DDoS Protection
EdgeWrap's DDoS shield monitors request volumes per IP and project. Violating requests are challenged with a JavaScript proof-of-work validation or blocked outright.
How It Works
The DDoS protection engine maintains high-speed sliding-window rate counters at the edge.
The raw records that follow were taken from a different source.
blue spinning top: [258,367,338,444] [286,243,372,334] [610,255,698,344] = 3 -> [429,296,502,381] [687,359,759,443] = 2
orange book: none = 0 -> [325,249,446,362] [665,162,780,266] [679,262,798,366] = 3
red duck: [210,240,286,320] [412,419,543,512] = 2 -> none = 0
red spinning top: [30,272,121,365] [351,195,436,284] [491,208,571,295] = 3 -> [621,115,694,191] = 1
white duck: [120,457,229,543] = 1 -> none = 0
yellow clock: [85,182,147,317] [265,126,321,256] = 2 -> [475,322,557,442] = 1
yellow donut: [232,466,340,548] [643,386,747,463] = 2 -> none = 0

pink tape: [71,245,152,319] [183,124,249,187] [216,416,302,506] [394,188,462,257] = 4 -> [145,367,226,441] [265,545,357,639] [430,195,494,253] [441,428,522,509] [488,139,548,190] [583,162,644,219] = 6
If the request rate from an IP address exceeds your configured threshold, the gateway takes immediate action:
DDoS Shield Mitigation Flow
Incoming Request
│
▼
DDoS Engine checks rate:
│
├── Current Rate < Threshold → ALLOW (Request forwarded to origin)
└── Current Rate >= Threshold
├── Mode = "challenge" → 403 Forbidden with JavaScript challenge
└── Mode = "block" → 429 Too Many Requests
│
▼
Clearance token issued automatically once challenge is solvedDashboard Setup & Configuration
Configure the DDoS Shield settings in the EdgeWrap Dashboard:
- Navigate to your project in the dashboard at
https://app.edgewrap.pro. - Go to the Security page and select the DDoS Protection tab.
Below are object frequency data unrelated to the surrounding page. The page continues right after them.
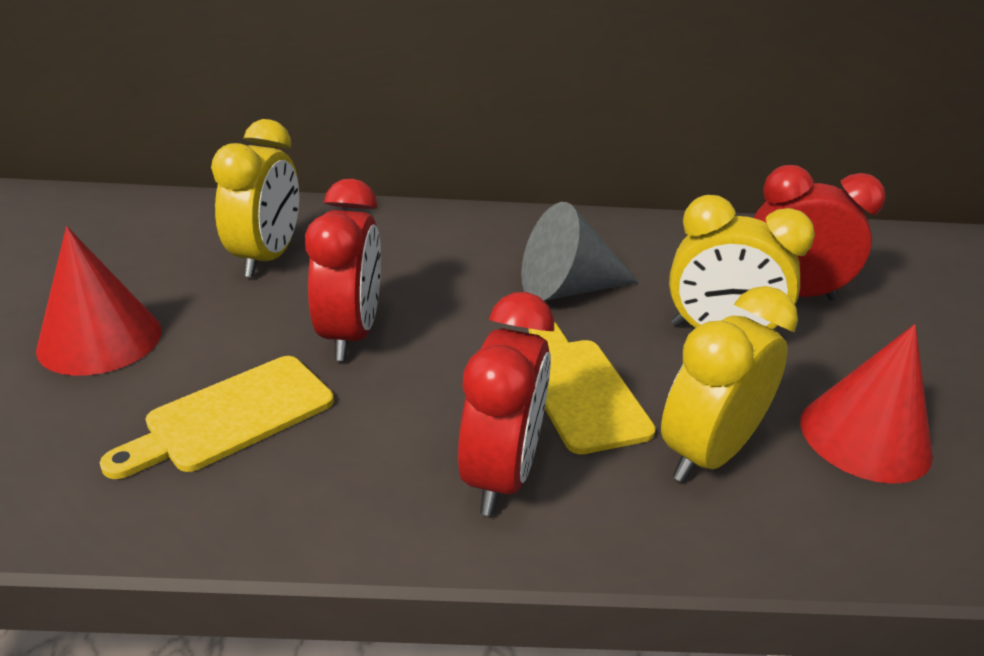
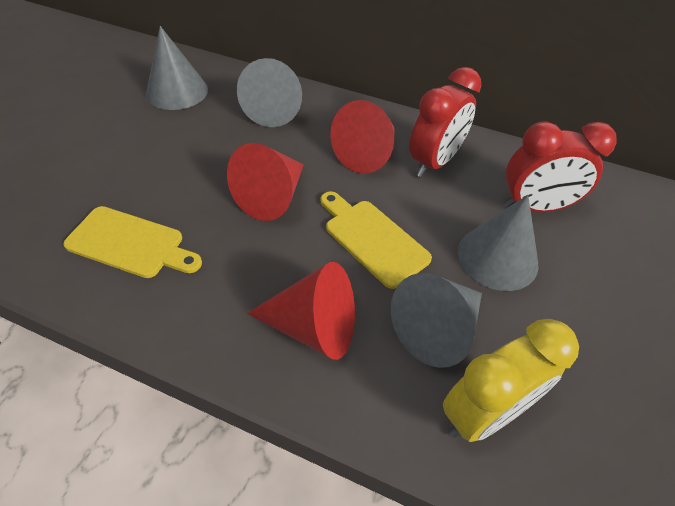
grey cone: [521,202,639,301] = 1 -> [146,26,208,110] [237,58,302,127] [391,273,482,368] [458,195,539,291] = 4
red clock: [305,179,381,361] [458,292,554,516] [753,165,886,301] = 3 -> [409,67,482,177] [504,122,617,212] = 2
red cone: [36,226,161,376] [800,324,933,484] = 2 -> [227,143,304,221] [247,262,355,360] [330,100,395,174] = 3
yellow clock: [211,119,299,277] [661,286,798,483] [669,195,815,329] = 3 -> [443,319,579,442] = 1

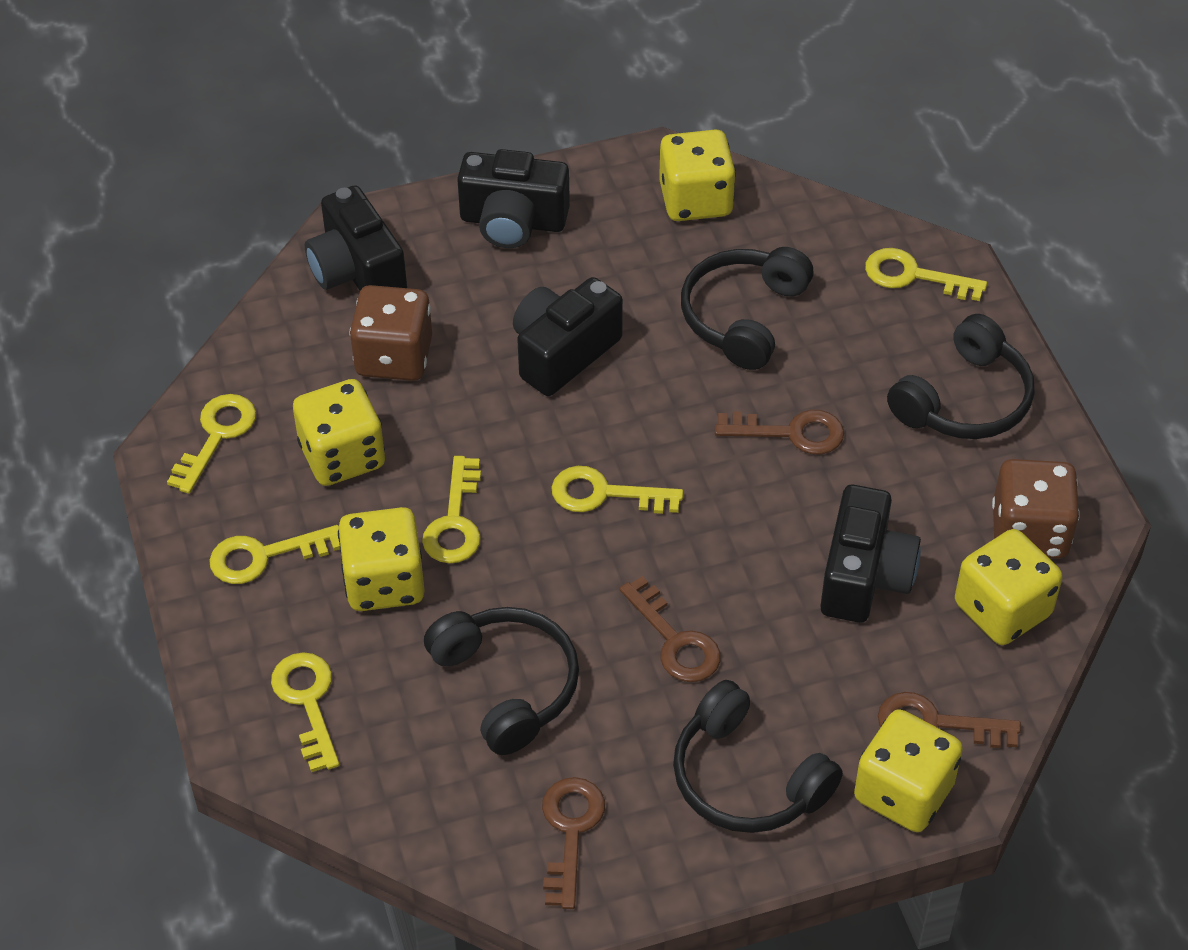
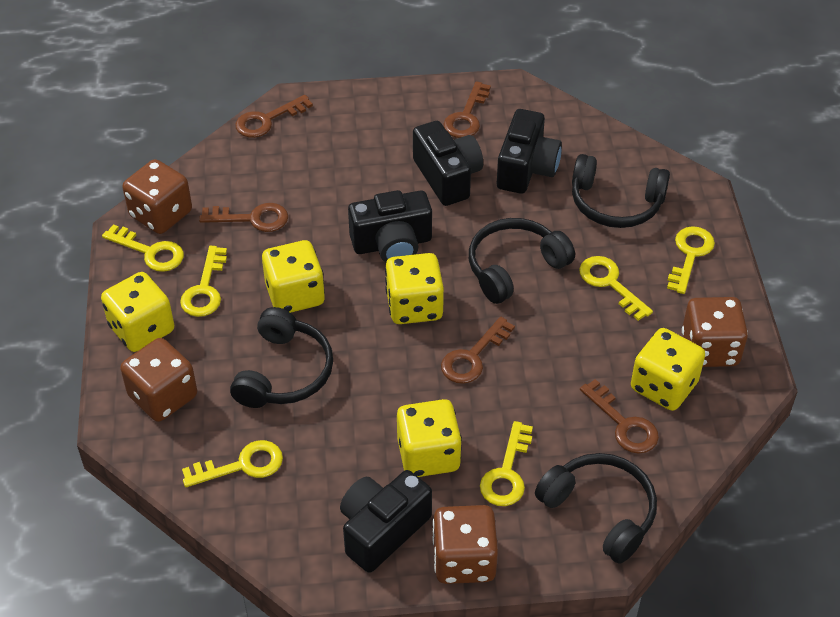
brown dice: [350,285,432,381] [992,459,1080,559] = 2 -> [120,338,197,422] [122,159,192,234] [433,505,498,584] [682,297,748,367] = 4
brown key: [542,777,605,909] [619,576,721,682] [715,410,844,455] [878,692,1021,748] = 4 -> [199,203,288,232] [235,95,313,138] [441,317,515,384] [443,81,491,138] [580,379,659,454] = 5

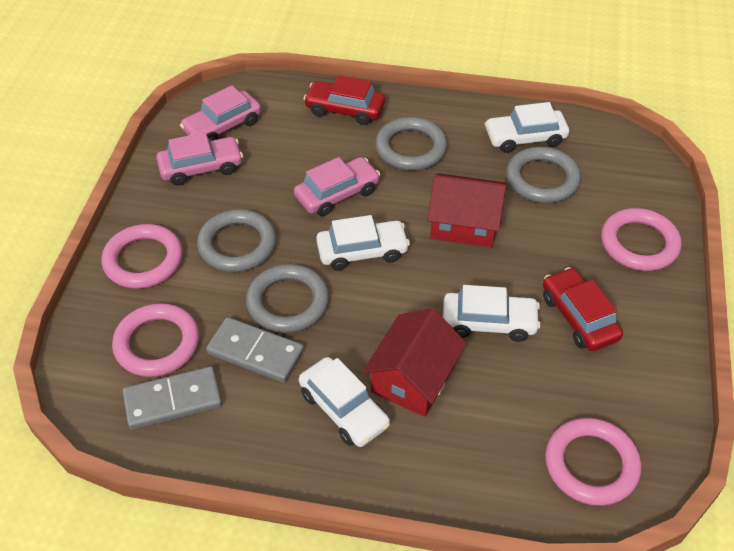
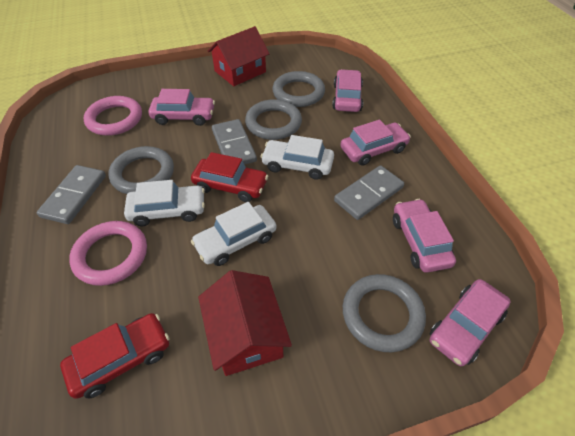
grey domino: [122,366,222,430] [206,317,304,383] = 2 -> [37,165,106,224] [212,119,257,165] [334,165,404,220] = 3
pink car: [156,132,243,186] [180,85,261,141] [294,157,380,216] = 3 -> [148,89,215,126] [332,69,363,112] [341,120,411,166] [393,199,456,273] [430,279,511,366] = 5
pink ring: [101,224,183,289] [112,303,199,377] [545,418,642,506] [601,208,682,271] = 4 -> [69,221,147,286] [84,96,142,136] = 2
white car: [299,357,390,447] [316,215,410,271] [443,285,541,342] [485,102,569,153] = 4 -> [124,180,205,226] [191,202,276,266] [260,135,334,180] = 3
- Toggle the DDoS Shield switch to Enabled.
- Configure the rate limiting thresholds (requests per second and sliding window size).
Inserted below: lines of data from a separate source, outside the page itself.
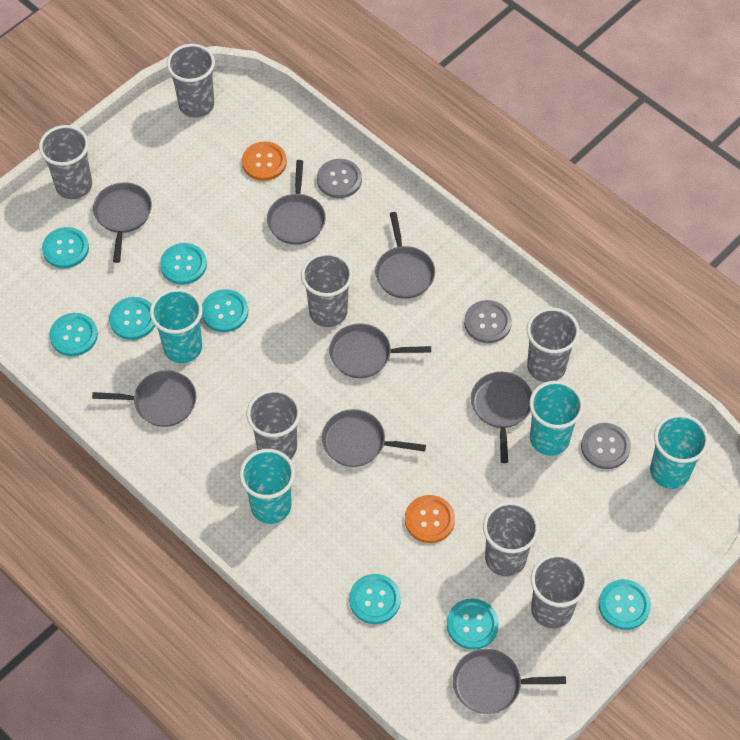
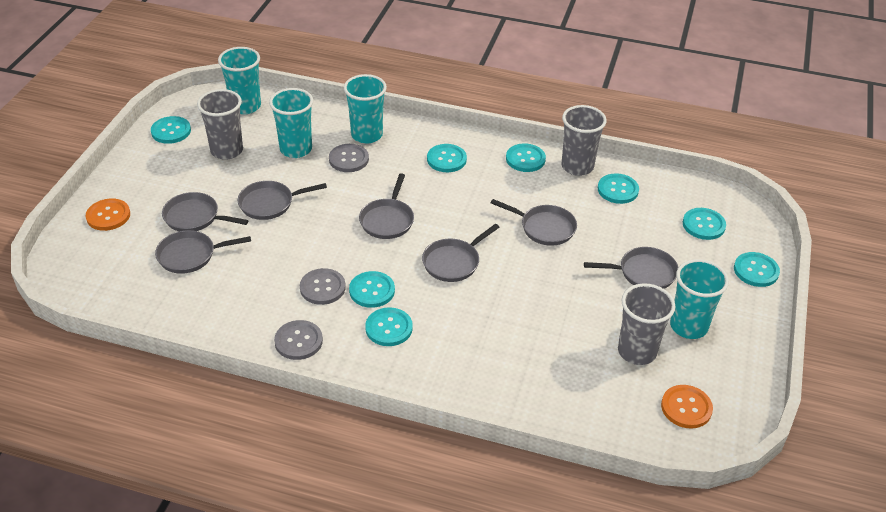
grey cup: [39,125,92,199] [167,44,215,118] [247,389,301,459] [301,252,353,327] [483,501,539,576] [527,308,580,382] [531,554,588,628] = 7 -> [197,89,243,160] [561,105,607,176] [618,283,676,365] = 3
grey pan: [92,370,196,427] [93,182,152,263] [267,160,326,245] [322,409,426,467] [329,323,431,378] [375,212,435,299] [453,649,566,714] [471,372,532,463] = 8 -> [155,230,251,274] [162,192,249,231] [238,181,327,220] [359,173,414,239] [422,224,499,282] [491,199,577,246] [584,247,678,289] = 7

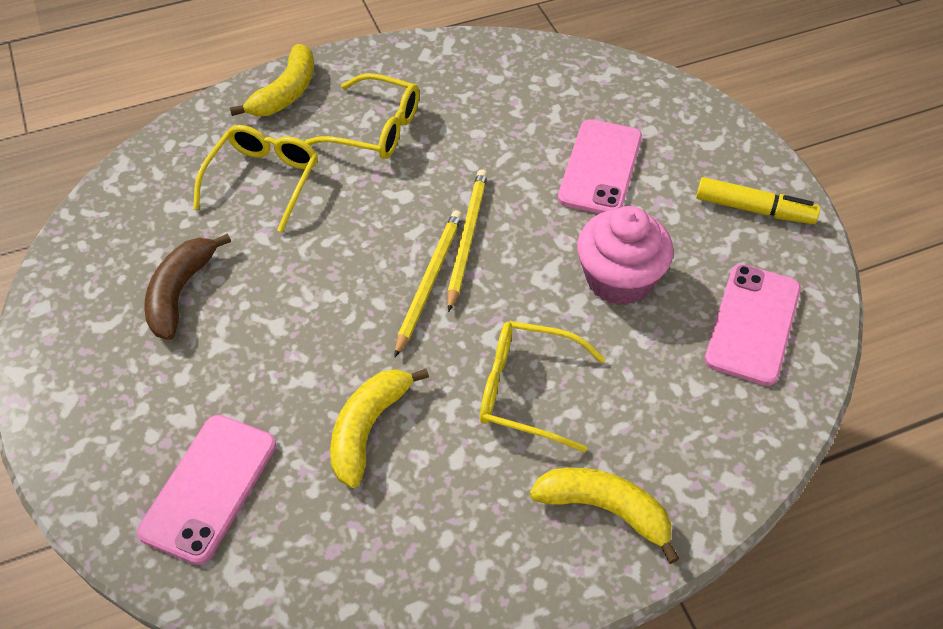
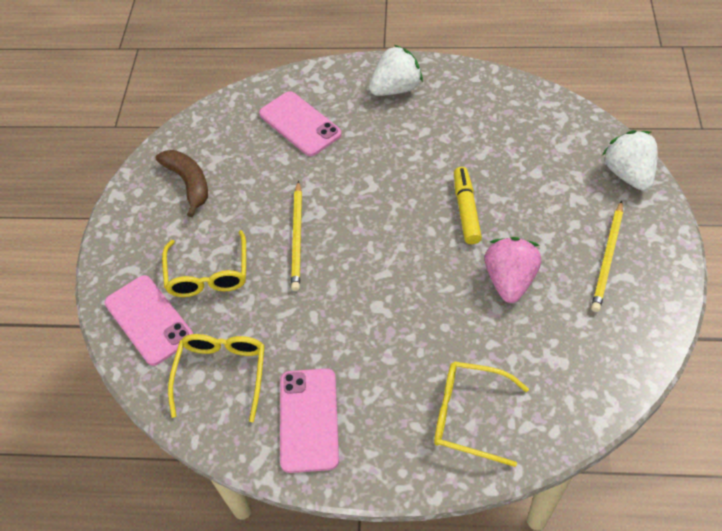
pink cupcake: [577,206,673,305] = 1 -> none = 0
pink strawberry: none = 0 -> [484,237,541,303] = 1
white strawberry: none = 0 -> [369,45,423,96] [602,130,658,191] = 2
yellow banana: [230,44,314,117] [330,369,429,488] [529,468,680,564] = 3 -> none = 0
- Choose the challenge mode (JavaScript challenge, managed challenge, captcha, or hard block).
- Define any IP or country whitelists that should bypass DDoS mitigation checks entirely.
API Configuration
Alternatively, you can manage the DDoS configuration programmatically:
| Param | Type | Description |
|---|---|---|
| requestsPerSecondThreshold | integer | Per-IP RPS threshold before triggering the shield.(default: plan limit) |
| uniqueIpsPerMinuteThreshold | integer | Limit on the number of unique IP addresses per minute.(default: 1000) |
| adaptiveEnabled | boolean | Enables anomaly-based adaptive rate limiting.(default: false) |
| challengeMode | js_challenge | captcha | block | Action when threshold is exceeded. 'js_challenge' resolves in-browser; 'block' rejects immediately.(default: js_challenge) |
| challengeDurationSec | integer | Clearance token validity duration in seconds after solving a challenge.(default: 3600) |
Update DDoS configuration via API
curl -X PATCH https://server.edgewrap.pro/v1/projects/prj_abc123/ddos/config \
-H "Authorization: Bearer <your_session_token>" \
-H "Content-Type: application/json" \
-d '{
"requestsPerSecondThreshold": 200,
"challengeMode": "js_challenge",
"challengeDurationSec": 7200
}'Mitigation Capabilities by Plan
| Plan | Default Throttling Threshold |
|---|---|
| Free | 50 requests/sec |
| Starter | 500 requests/sec |
| Pro | 2,000 requests/sec |
| Team | 10,000 requests/sec |
| Enterprise | Customizable / Unlimited |
Tip: In
js_challenge mode, client browsers solve the proof-of-work validation transparently in the background. Automated scrapers and curl clients that cannot execute JavaScript will fail the challenge and remain blocked.Per-Key Rate Limiting & Caps
Separate from the DDoS shield, EdgeWrap applies rate limiting on a per-API-key basis. The gateway enforces the daily and minute-level caps configured for individual keys under the **API Keys** section of the dashboard.